Radhika Gupta: I recently tweeted that if the Rs 2,000 that you spent on restaurants every weekend, if you put that much money into your savings, then the amount you get between equity and debt mutual funds is in crores. A lot of millennials told me, ‘Are you advocating that we stop eating out?’

See, retirement is going to happen. It’s inevitable. You have to live those 30 years. If you can just take away that Rs 2,000 and you have started early. If you delay the problem for 15 years, then instead of putting Rs 2,000 you will end up putting Rs 20,000. And that’s when the problem becomes gigantic.

On shopping, people call it a retail therapy.

PV Subramanyam: Retail therapy is a way to fool women into shopping. Men are not told about retail therapy. Men are bought Lego blocks and asked to build. Women are given Barbie dolls, asked to hold handbags and go shopping. These examples are wrong as women are not encouraged to build right from the childhood. That should stop.

In my book I said Invest Rs 40 a day. If you go to a 24-year-old and say put away Rs 10,000 a month for retirement, then he will say that he has priorities like buying a car or a motorcycle. But Rs 40 a day is less, it is less than what you pay for coffee. By the time he is at 60, he has Rs 4 crore. It is not bad at all as he started at 24. If you ask him to bump it up by 10 percent, then he will have Rs 13 crore.

It is not a matter of discipline but a matter of habit. Investing is a habit.

But you can’t invest Rs 40 a day in equity.

PV Subramanyam: Effectively, you can do a mutual fund with Rs 1,200 SIP, which is not very difficult. Pick any fund but start. If you sit in a place wondering which road to take, then you will reach nowhere. You start with index fund and then you will know how to invest. Then you take large cap, midcap or debt fund...but at least start.

Is it a no brainer that if you are starting early then start with equities?
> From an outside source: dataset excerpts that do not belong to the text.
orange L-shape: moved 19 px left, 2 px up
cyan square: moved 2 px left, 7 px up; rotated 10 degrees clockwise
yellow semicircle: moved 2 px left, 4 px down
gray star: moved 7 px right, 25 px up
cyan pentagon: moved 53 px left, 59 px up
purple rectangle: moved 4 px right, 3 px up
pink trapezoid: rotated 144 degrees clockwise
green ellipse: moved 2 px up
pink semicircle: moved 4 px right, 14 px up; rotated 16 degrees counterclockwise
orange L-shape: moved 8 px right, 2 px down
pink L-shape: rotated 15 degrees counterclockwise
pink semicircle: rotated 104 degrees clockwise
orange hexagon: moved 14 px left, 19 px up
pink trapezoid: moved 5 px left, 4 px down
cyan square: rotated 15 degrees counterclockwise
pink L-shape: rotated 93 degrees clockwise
Think of debt after a period of time if the time horizon is contract.

Radhika Gupta: I agree that you have 20 years and you have to do equity. But the reality is we are human, and we have equity market correction. When you are 20-30 years of age, your tolerance for heart attacks and roller coasters is higher, which is why your portfolio has to be equity lopsided.

But retirement is a process and it’s not something you start at 30. As you get older, you will have cash flow needs. In your 40s, you may want to upgrade your house. You need to pay for kids’ education. So, you need capital for the short term. Your appetite to take severe drawdowns will come down, and this is where fixed income plays a role.
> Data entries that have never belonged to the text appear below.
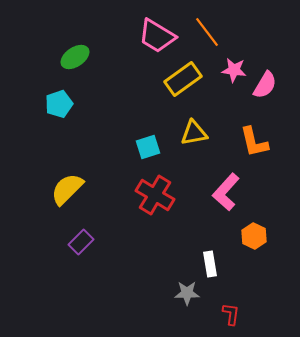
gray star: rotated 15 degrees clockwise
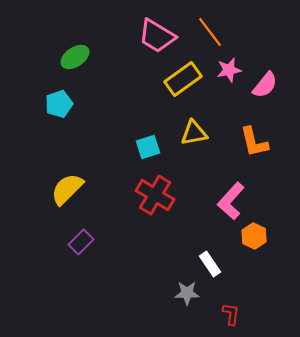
orange line: moved 3 px right
pink star: moved 5 px left; rotated 20 degrees counterclockwise
pink semicircle: rotated 8 degrees clockwise
pink L-shape: moved 5 px right, 9 px down
white rectangle: rotated 25 degrees counterclockwise
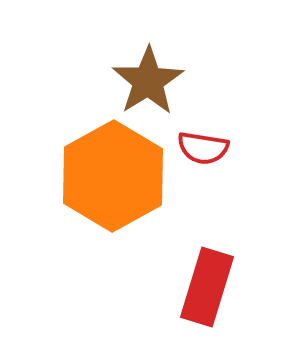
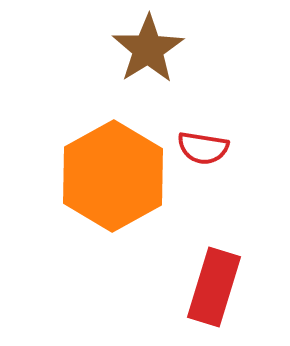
brown star: moved 32 px up
red rectangle: moved 7 px right
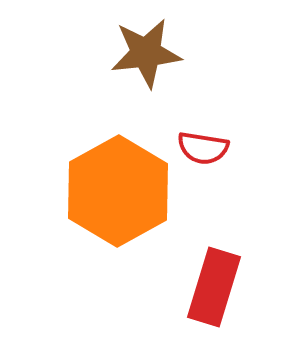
brown star: moved 2 px left, 4 px down; rotated 26 degrees clockwise
orange hexagon: moved 5 px right, 15 px down
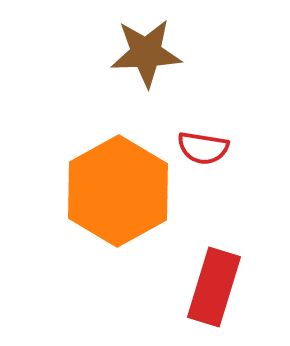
brown star: rotated 4 degrees clockwise
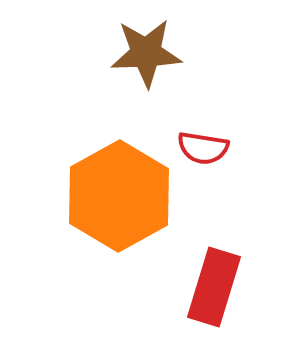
orange hexagon: moved 1 px right, 5 px down
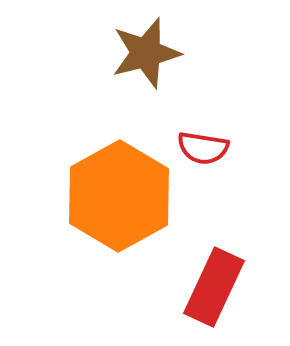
brown star: rotated 12 degrees counterclockwise
red rectangle: rotated 8 degrees clockwise
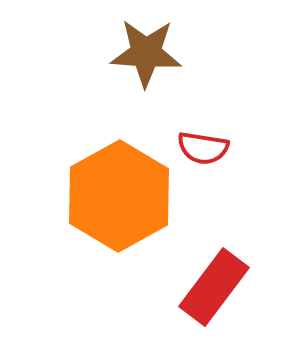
brown star: rotated 18 degrees clockwise
red rectangle: rotated 12 degrees clockwise
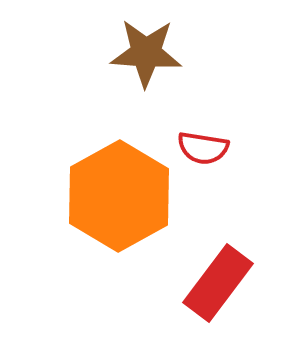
red rectangle: moved 4 px right, 4 px up
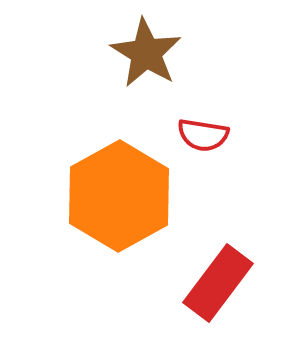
brown star: rotated 28 degrees clockwise
red semicircle: moved 13 px up
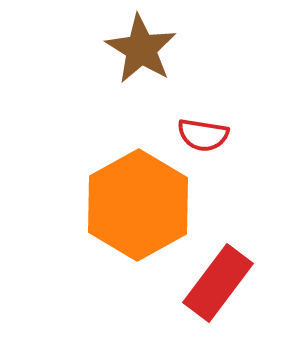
brown star: moved 5 px left, 4 px up
orange hexagon: moved 19 px right, 9 px down
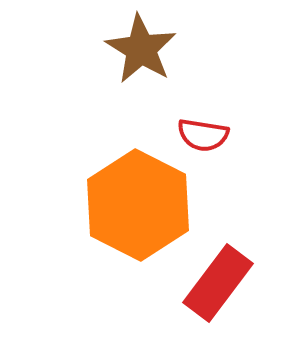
orange hexagon: rotated 4 degrees counterclockwise
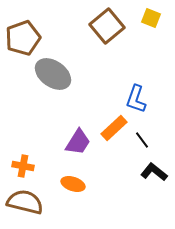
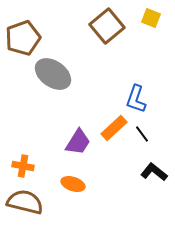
black line: moved 6 px up
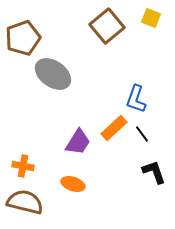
black L-shape: rotated 32 degrees clockwise
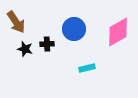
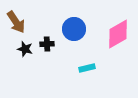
pink diamond: moved 2 px down
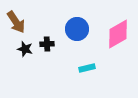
blue circle: moved 3 px right
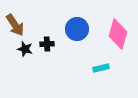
brown arrow: moved 1 px left, 3 px down
pink diamond: rotated 44 degrees counterclockwise
cyan rectangle: moved 14 px right
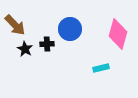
brown arrow: rotated 10 degrees counterclockwise
blue circle: moved 7 px left
black star: rotated 14 degrees clockwise
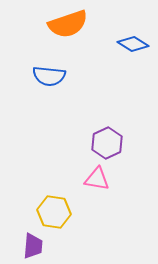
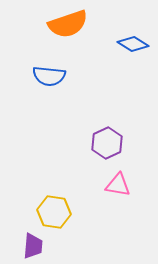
pink triangle: moved 21 px right, 6 px down
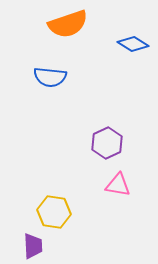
blue semicircle: moved 1 px right, 1 px down
purple trapezoid: rotated 8 degrees counterclockwise
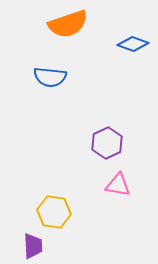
blue diamond: rotated 12 degrees counterclockwise
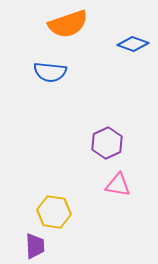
blue semicircle: moved 5 px up
purple trapezoid: moved 2 px right
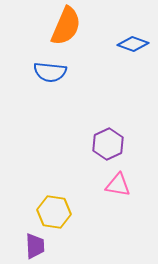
orange semicircle: moved 2 px left, 2 px down; rotated 48 degrees counterclockwise
purple hexagon: moved 1 px right, 1 px down
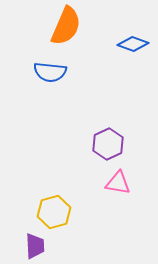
pink triangle: moved 2 px up
yellow hexagon: rotated 24 degrees counterclockwise
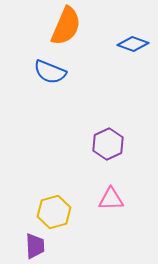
blue semicircle: rotated 16 degrees clockwise
pink triangle: moved 7 px left, 16 px down; rotated 12 degrees counterclockwise
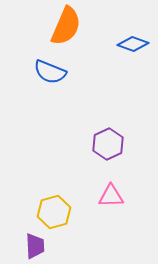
pink triangle: moved 3 px up
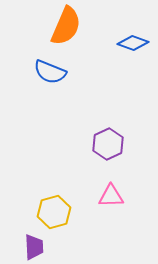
blue diamond: moved 1 px up
purple trapezoid: moved 1 px left, 1 px down
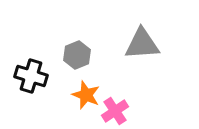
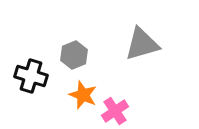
gray triangle: rotated 12 degrees counterclockwise
gray hexagon: moved 3 px left
orange star: moved 3 px left
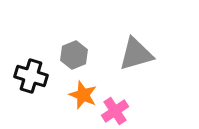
gray triangle: moved 6 px left, 10 px down
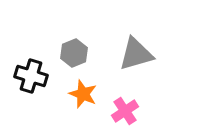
gray hexagon: moved 2 px up
orange star: moved 1 px up
pink cross: moved 10 px right
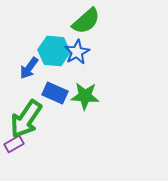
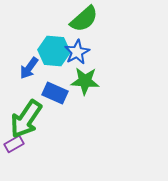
green semicircle: moved 2 px left, 2 px up
green star: moved 15 px up
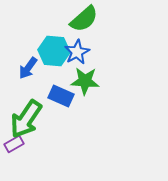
blue arrow: moved 1 px left
blue rectangle: moved 6 px right, 3 px down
No matter how much of an equity bull you are, both (equity and debt) complement each other, both have to be part of your mutual fund portfolio. Which is why we are recommending lifestyle-based allocation. It has some equity, some fixed income. As you get older, fixed income becomes bigger.
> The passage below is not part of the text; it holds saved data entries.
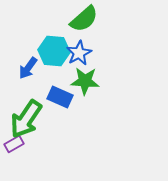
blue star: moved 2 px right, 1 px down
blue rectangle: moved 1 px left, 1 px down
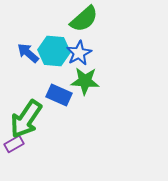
blue arrow: moved 15 px up; rotated 95 degrees clockwise
blue rectangle: moved 1 px left, 2 px up
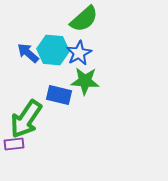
cyan hexagon: moved 1 px left, 1 px up
blue rectangle: rotated 10 degrees counterclockwise
purple rectangle: rotated 24 degrees clockwise
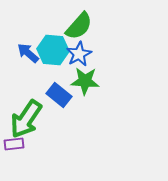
green semicircle: moved 5 px left, 7 px down; rotated 8 degrees counterclockwise
blue star: moved 1 px down
blue rectangle: rotated 25 degrees clockwise
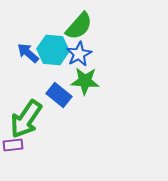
purple rectangle: moved 1 px left, 1 px down
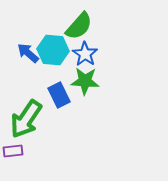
blue star: moved 6 px right; rotated 10 degrees counterclockwise
blue rectangle: rotated 25 degrees clockwise
purple rectangle: moved 6 px down
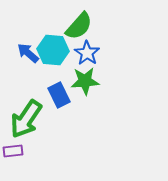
blue star: moved 2 px right, 1 px up
green star: rotated 8 degrees counterclockwise
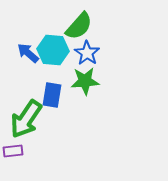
blue rectangle: moved 7 px left; rotated 35 degrees clockwise
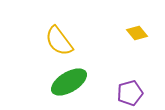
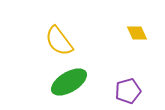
yellow diamond: rotated 15 degrees clockwise
purple pentagon: moved 2 px left, 2 px up
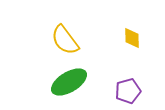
yellow diamond: moved 5 px left, 5 px down; rotated 25 degrees clockwise
yellow semicircle: moved 6 px right, 1 px up
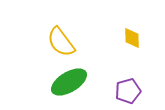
yellow semicircle: moved 4 px left, 2 px down
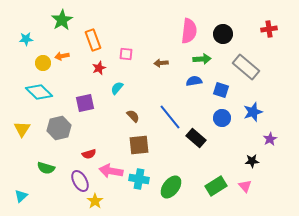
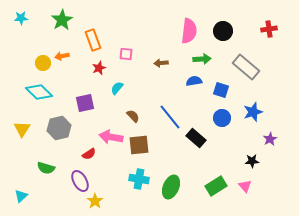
black circle: moved 3 px up
cyan star: moved 5 px left, 21 px up
red semicircle: rotated 16 degrees counterclockwise
pink arrow: moved 34 px up
green ellipse: rotated 15 degrees counterclockwise
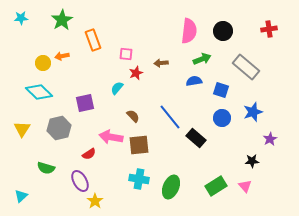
green arrow: rotated 18 degrees counterclockwise
red star: moved 37 px right, 5 px down
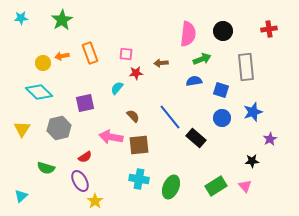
pink semicircle: moved 1 px left, 3 px down
orange rectangle: moved 3 px left, 13 px down
gray rectangle: rotated 44 degrees clockwise
red star: rotated 16 degrees clockwise
red semicircle: moved 4 px left, 3 px down
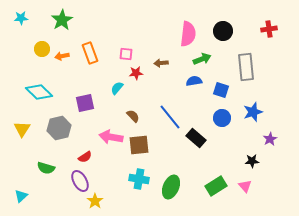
yellow circle: moved 1 px left, 14 px up
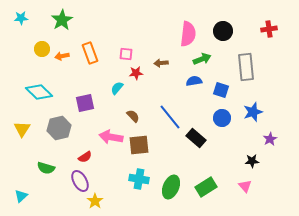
green rectangle: moved 10 px left, 1 px down
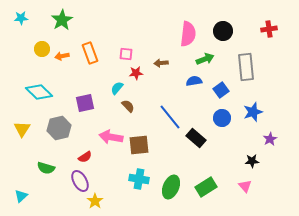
green arrow: moved 3 px right
blue square: rotated 35 degrees clockwise
brown semicircle: moved 5 px left, 10 px up
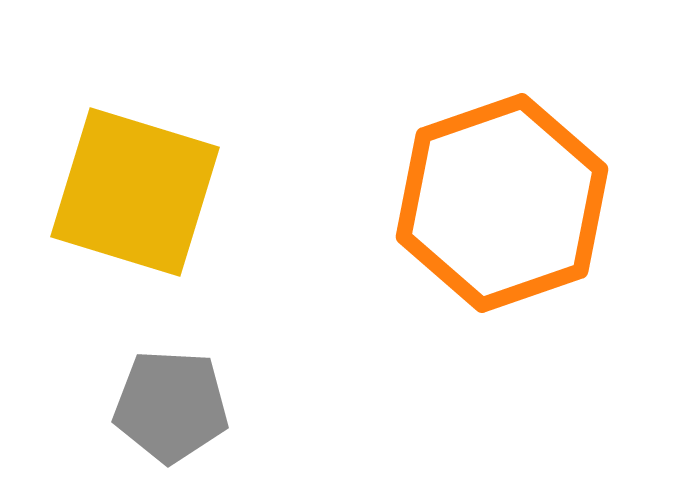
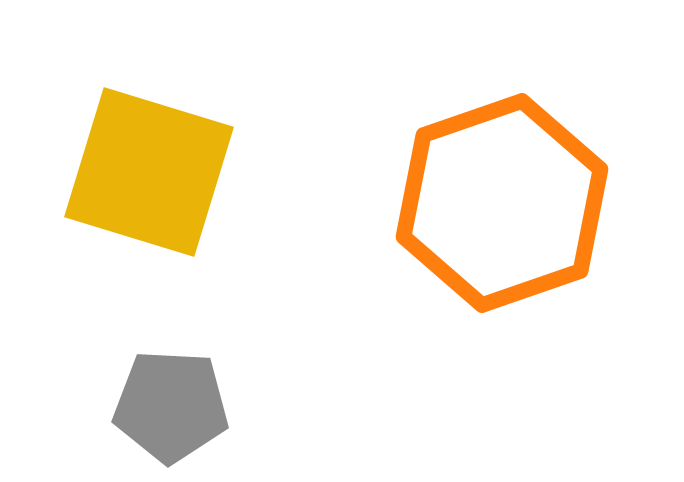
yellow square: moved 14 px right, 20 px up
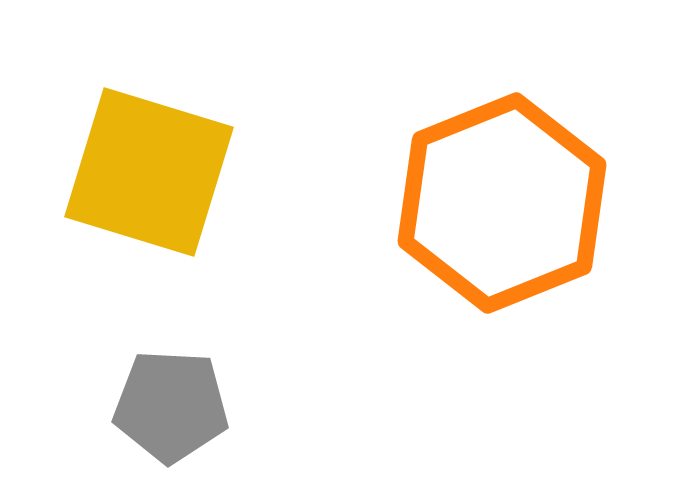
orange hexagon: rotated 3 degrees counterclockwise
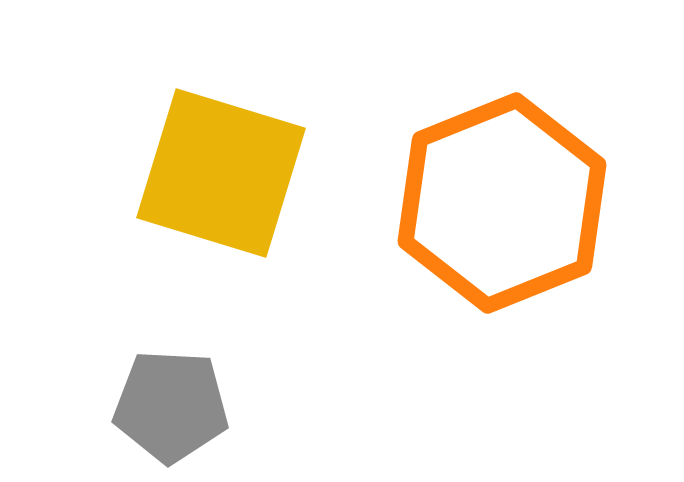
yellow square: moved 72 px right, 1 px down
A salaried person has EPF deducted from his income every month. Do they then take a larger equity-lopsided portfolio because they have a 20-year horizon?

PV Subramanyam: Absolutely. As Radhika said, out of Rs 100, you should put Rs 20-30 in debt. The 20 is already met by EPF. Then you can go 100 percent equity here. Overall, your portfolio will still be 80-20.

In a retirement plan, consult with an adviser and maybe you outgrow the adviser in five years. But don’t go bull-headed without an adviser. It sometimes become difficult. Start with an adviser and don’t make a mess of it. Suppose you put all your money in it and you need money for a wedding after three years, then that would be bad asset allocation.

So, should an investor go for mid cap and small cap, as they tend to outperform large cap over a 20-year horizon, or there’s no such rule?

PV Subramanyam: Make a judicious mix. 50 in small cap, 30 in midcap and 20 in large cap also works. As time goes by, keep correcting if you want corrective option.

Radhika Gupta: Basic multi-cap mutual fund. Allocate between all three and take advantage of it. It is just enough for most people.